L’éthique de l’adulte au même titre que celle du psychanalyste ne relève pas d’une autorité absolue, elle s’arrête là où surgit la décision de l’être.
Ainsi, pour illustrer ce propos, bien qu’un transfert puisse exister entre deux amis, le « bon conseil »[2] d’un être barré ou d’un être castré peut rester lettre morte, signant dès lors l’éthique dans sa splendeur symboliquement castrée : c’est dit, ça ne peut pas être forcé, mais c’est dit.
Comment se satisfaire de ce peu, surtout lorsqu’il s’agit des êtres les plus vulnérables, ici Gaston ? « On ne peut pas sauver tout le monde »[3] tempère Amorim, surtout au sujet des enfants, soumis aux radiations des organisations intramoïques parentales dont ils ne peuvent s’extraire, au moins jusqu’à leur majorité.

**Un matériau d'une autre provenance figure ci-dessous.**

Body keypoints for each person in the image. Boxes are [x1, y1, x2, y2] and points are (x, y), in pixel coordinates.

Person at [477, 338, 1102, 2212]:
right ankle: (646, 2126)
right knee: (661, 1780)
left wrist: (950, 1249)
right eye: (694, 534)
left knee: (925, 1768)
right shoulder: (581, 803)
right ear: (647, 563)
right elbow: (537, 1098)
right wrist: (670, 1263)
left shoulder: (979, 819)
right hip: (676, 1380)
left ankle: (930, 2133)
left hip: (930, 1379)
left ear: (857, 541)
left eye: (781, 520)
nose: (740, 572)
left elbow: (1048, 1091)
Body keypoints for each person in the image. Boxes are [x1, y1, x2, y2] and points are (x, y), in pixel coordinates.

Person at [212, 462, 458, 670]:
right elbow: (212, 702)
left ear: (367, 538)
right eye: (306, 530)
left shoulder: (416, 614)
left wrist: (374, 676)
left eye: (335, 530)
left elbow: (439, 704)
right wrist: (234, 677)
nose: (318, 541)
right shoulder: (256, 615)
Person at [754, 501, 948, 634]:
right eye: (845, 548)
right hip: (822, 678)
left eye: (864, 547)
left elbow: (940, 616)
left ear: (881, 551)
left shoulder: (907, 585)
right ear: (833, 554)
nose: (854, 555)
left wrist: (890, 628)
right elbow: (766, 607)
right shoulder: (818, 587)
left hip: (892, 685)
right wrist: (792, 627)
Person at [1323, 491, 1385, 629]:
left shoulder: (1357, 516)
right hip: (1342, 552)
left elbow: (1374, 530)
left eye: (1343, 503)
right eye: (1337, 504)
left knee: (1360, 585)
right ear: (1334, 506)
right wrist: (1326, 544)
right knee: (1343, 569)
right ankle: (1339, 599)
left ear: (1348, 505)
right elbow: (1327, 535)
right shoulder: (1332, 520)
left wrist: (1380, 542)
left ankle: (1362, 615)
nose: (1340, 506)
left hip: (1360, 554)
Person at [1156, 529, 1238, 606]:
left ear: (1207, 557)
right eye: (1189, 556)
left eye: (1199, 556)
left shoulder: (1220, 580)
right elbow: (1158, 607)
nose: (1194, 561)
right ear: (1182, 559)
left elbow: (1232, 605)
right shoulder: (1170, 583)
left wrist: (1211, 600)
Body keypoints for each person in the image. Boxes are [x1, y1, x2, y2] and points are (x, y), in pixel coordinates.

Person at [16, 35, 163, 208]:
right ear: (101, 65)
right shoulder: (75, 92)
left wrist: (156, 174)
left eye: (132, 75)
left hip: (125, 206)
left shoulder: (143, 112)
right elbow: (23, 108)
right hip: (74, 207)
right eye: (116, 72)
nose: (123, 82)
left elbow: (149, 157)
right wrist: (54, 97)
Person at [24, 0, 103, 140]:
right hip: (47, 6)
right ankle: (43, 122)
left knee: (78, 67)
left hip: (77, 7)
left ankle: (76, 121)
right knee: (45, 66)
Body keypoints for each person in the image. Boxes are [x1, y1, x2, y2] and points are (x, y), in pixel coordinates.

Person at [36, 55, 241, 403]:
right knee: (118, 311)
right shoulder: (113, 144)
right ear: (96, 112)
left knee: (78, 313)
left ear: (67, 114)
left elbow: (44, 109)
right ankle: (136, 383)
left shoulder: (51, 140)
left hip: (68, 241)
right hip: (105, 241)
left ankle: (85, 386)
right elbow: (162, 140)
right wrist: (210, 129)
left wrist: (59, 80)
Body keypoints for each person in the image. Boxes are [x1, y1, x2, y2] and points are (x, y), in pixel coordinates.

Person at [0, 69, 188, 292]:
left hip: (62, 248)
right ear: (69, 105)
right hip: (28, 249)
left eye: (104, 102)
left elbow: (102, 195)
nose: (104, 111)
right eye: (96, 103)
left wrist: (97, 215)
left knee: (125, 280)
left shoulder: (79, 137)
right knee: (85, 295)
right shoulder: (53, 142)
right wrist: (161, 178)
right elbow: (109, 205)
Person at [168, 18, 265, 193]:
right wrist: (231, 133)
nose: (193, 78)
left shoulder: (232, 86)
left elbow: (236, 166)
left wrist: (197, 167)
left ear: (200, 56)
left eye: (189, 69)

Peut-on même sauver quiconque ? L’éthique invite l’autre, mais surtout soi, à faire avec ses limites.
Qu’est-ce que l’éthique ? C’est ne pas s’empêcher de dire « ça, non » face à la souffrance des êtres qui, agis par leurs organisations intramoïques, s’en prennent à d’autres.
L’éthique du psychanalyste est matérialisée par sa psychanalyse personnelle qui se poursuit tant qu’il a le désir d’occuper la position de psychanalyste, par l’action de nourrir la psychanalyse en guise de reconnaissance, et par dire, sans retenir, bien que cela puisse faire bondir. Car si l’Être et le Moi veulent bien s’entendre, cela fera grandir le respect mutuel qu’ils peuvent s’offrir, sans en souffrir.
En tant que femme, en tant qu’amie, en tant que mère, en tant que psychanalysante, je continuerai à dire quand ce sera nécessaire, là se trouve ma position éthique d’adulte. Pour le psychanalyste, dans l’espace temporel dans lequel il lui est possible d’intervenir, il n’est pas question d’étiquette, seulement d’éthique.
Dire, c’est accepter de perdre, et apprendre. Cesser de faire front avec l’Imaginaire, composer avec le Réel, construire avec le Symbolique. L’éthique du psychanalyste engage à la perte. C’est l’éthique de sa condition. Et la condition de son éthique.
[1] Formulation proposée par Ouarda Ferlicot lors de la relecture de ce document, le 19 décembre 2023.
[2] Propos du docteur de Amorim recueillis lors d’une supervision individuelle, 3 mars 2022.
[3] Propos du docteur de Amorim recueillis lors d’une supervision de groupe, 7 avril 2022.